Rao Shekha, a Shekhawat Rajput (sub-branch of Kachhwaha), was the founder of Shekhawati, who originally divided Shekhawati into 33 Thikana (also called a Pargana), each with at least a kutcha mud fort, some of which were later reinforced with stone. Many Thikanas had their own flags and emblems. Shekhawats ruled over the largest number of Thikanas in Jaipur Rajwara.

An alphabetical list of the original 33 Thikana is as follows:
- Baloda Thikana was granted to Raj Shree Thakur Dalel Singh Ji Shekhawat, who received a jagir consisting of 12 villages. He migrated from Pilani Fort and was the son of Raj Shree Thakur Nawal Singh Ji Shekhawat of Nawalgarh and the grandson of Jhunjhunu Raja Shree Shardul Singh Ji Shekhawat. Initially, Thakur Dalel Singh Ji Shekhawat established Pilani and constructed Dalelgarh Fort. He was granted the territories of Pilani and Baloda, along with 12 villages, as part of his jagir. In 1832, he participated in the Mandan War. Subsequently, he and his lineage migrated to Baloda Thikana, where he formally took charge of the estate. Raj Shree Thakur Dalel Singh Ji Shekhawat became the first Jagirdar (Thikanedar) of Baloda Thikana. The Shekhawat rulers of Baloda Thikana belong to the Bhojraji clan and the Shardulsinghot subclan (Panchpana).

• Task item A: Shorten the paragraph of the passage on Shekhawati that begins "Rao Shekha, a Shekhawat Rajput" into a list of its main facts.
• Task item B: In the passage on Shekhawati, change "emblems" to "insignia" in the part from "Rao Shekha, a" to "in Jaipur Rajwara.".

[Stored data entries]
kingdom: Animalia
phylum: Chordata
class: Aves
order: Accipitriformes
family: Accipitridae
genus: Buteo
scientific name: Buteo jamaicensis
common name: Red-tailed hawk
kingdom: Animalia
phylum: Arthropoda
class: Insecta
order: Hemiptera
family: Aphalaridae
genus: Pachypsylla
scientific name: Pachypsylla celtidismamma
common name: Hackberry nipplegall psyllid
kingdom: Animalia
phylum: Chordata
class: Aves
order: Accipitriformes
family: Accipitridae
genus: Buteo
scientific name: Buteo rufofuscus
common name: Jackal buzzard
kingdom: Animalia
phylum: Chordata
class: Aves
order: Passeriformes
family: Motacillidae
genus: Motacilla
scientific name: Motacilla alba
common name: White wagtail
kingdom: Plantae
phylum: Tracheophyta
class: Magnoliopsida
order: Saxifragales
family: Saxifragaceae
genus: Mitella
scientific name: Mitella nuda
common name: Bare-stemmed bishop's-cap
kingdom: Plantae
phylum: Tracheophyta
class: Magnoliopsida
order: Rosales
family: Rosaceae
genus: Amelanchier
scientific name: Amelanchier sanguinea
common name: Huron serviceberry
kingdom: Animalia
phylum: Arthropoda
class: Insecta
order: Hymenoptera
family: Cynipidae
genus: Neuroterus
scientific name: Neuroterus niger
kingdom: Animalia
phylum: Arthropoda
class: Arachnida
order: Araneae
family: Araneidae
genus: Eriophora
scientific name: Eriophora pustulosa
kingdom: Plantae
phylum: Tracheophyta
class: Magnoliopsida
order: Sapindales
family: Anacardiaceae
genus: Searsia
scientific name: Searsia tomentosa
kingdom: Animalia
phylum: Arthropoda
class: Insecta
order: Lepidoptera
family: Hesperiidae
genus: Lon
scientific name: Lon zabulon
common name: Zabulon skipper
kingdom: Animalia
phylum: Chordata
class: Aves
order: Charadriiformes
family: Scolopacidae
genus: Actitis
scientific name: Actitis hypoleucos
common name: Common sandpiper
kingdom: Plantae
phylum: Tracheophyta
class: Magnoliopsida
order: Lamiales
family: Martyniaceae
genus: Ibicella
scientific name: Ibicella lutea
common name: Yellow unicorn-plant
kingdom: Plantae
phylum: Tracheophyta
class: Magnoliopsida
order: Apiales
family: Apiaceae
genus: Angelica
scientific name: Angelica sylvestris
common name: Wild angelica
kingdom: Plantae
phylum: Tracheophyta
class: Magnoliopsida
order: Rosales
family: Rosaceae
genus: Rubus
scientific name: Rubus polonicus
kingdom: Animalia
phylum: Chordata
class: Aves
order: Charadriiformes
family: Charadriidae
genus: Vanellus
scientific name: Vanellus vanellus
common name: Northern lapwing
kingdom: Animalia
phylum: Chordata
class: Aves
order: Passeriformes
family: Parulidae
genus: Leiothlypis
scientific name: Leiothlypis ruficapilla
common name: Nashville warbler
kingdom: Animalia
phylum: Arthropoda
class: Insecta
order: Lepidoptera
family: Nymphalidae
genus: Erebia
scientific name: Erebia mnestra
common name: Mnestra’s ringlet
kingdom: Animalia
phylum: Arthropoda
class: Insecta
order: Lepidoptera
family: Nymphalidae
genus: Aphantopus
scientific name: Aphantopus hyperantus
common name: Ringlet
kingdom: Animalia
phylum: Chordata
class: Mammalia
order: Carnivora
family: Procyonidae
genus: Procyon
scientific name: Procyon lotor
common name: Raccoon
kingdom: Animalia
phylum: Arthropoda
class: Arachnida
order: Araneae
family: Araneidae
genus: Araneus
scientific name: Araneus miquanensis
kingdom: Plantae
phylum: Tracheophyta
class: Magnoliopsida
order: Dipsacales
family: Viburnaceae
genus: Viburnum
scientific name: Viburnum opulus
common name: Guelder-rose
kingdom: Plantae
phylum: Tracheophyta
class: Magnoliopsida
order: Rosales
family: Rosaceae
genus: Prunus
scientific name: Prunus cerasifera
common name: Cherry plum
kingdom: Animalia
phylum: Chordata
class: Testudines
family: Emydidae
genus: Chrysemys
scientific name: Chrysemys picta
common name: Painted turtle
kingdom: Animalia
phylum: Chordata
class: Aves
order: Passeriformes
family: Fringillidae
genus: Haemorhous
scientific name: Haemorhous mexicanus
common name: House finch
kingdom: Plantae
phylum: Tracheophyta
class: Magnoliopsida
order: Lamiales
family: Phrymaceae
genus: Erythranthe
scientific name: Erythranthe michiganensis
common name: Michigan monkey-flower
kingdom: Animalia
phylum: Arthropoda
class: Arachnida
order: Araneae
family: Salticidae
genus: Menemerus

• Written reply A:
- Rao Shekha, a Shekhawat Rajput of a sub-branch of the Kachhwaha, founded Shekhawati.
- He divided it into 33 Thikanas, also called Parganas.
- Each Thikana had at least a kutcha mud fort, and some were later reinforced with stone.
- Many Thikanas had their own flags and emblems.
- Shekhawats ruled more Thikanas than anyone else in Jaipur Rajwara.

• Written reply B:
Rao Shekha, a Shekhawat Rajput (sub-branch of Kachhwaha), was the founder of Shekhawati, who originally divided Shekhawati into 33 Thikana (also called a Pargana), each with at least a kutcha mud fort, some of which were later reinforced with stone. Many Thikanas had their own flags and insignia. Shekhawats ruled over the largest number of Thikanas in Jaipur Rajwara.